Tony Hillerman was an award-winning author who wrote detective stories in the great tradition of Sherlock Holmes-- but from a unique point of view. His detectives, and the mysteries they solve, offer many insights into Navajo culture and the American Southwest.
Since Sherlock Holmes made detective stories popular, many different authors have created their own detectives. Sherlock emphasized the importance of careful observation and deductions, and almost all of these detectives do too.
They recognize connections that others have missed to solve crimes that the regular police cannot resolve. In almost every other way the detectives of different authors are very different.
Some are professional private investigators (private eyes.) Others are amateurs (private citizens who don’t get paid to work as detectives.) Some are sweet old ladies, others are tough men with a criminal past, or ordinary people who are just trying to help a friend.
Two of my favorites are Joe Leaphorn and Jim Chee of the Navajo Tribal Police, created by Tony Hillerman. Hillerman was white (an Anglo-American), but he grew up with a lot of native-American friends. He loved Navajo culture and the wide-open spaces of the American Southwest. One of his strongest motivations for writing was to share the beauty of the Southwest and of Navajo culture with the rest of the world.
Tony Hillerman’s detectives are both Navajos, but their personalities are very different. Joe is older and experienced in dealing with his fellow Navajos and with Anglos and people of other tribes who live in the “Four corners” area. (The Four Corners is the hilly high desert area where the states of Arizona, New Mexico, Utah, and Colorado meet. The Navajo reservation takes up a large part of that area.)

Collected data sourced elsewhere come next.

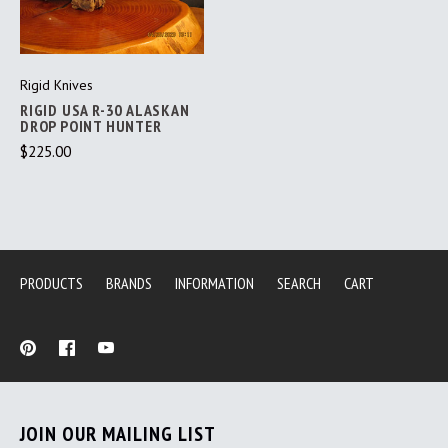
Rigid Knives
RIGID USA R-30 ALASKAN
DROP POINT HUNTER
$225.00
PRODUCTS
BRANDS
INFORMATION
SEARCH
CART
JOIN OUR MAILING LIST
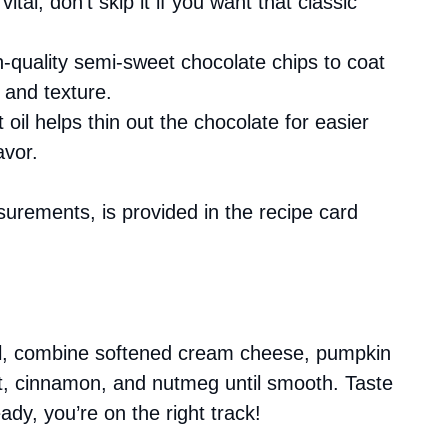
ital; don’t skip it if you want that classic
-quality semi-sweet chocolate chips to coat
 and texture.
 oil helps thin out the chocolate for easier
avor.
asurements, is provided in the recipe card
wl, combine softened cream cheese, pumpkin
ct, cinnamon, and nutmeg until smooth. Taste
ready, you’re on the right track!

Joe values the traditions and customs of his people, but he doesn’t believe in some of the old teachings about witches and spirits-- the beliefs many whites call “superstitions.” However, he has seen how powerful those beliefs can be. In some of Hillerman’s mysteries a criminal uses these beliefs to hide his crime.
Jim Chee is younger and keeps more of the old Navajo traditions and beliefs. He is more likely to trust his instincts (his ‘feeling’ about a situation), while Joe Leaphorn uses more western investigative techniques. Both are careful to examine all the evidence. At first they do not like each other very much, but as the series of books continues they learn to work together.
The process they follow to solve a crime is quite similar to Sherlock’s investigations. They carefully study all the evidence at a crime scene, and listen to all the witnesses they can find, to get clues.
Then they analyze what they’ve learned, and use their knowledge of past crimes, human nature, and their local area to connect the clues and make deductions. Their deductions show them the next steps to take to find more evidence and finally enable them to solve the crime.
That’s all standard detective procedure, though they are experts at it. What makes Hillerman’s detectives unique is their insights into Navajo culture, with the differences in the way Navajos understand life and death and the ways they act and react. Those insights enable them to understand motives and solve crimes that the FBI and other detectives are not able to solve.
The Wailing Wind is one of Tony Hillerman’s later books. In it he introduces a third detective of the Navajo tribal police, Bernie Manuelito. One day, as she was driving through the lonely countryside, she looked into a deserted truck and found a dead body.
She didn’t see any blood, and it looked like the man had died of natural causes. Later she realized he was murdered. She got into trouble because the way she investigated the area had disturbed some of the evidence.
Bernie asked her supervisor, Jim Chee, for help. He ended up asking Joe Leaphorn to help with the investigation as well. Each one contributed their own talents and insights to the case. (Bernie’s special contribution was a knowledge of plants, that helped her figure out where the murder took place.)
There were many complications in the story (what we call “twists and turns of the plot”), and some real danger, especially to Bernie, before they solved the crime. In the process, Bernie and Jim began to fall in love.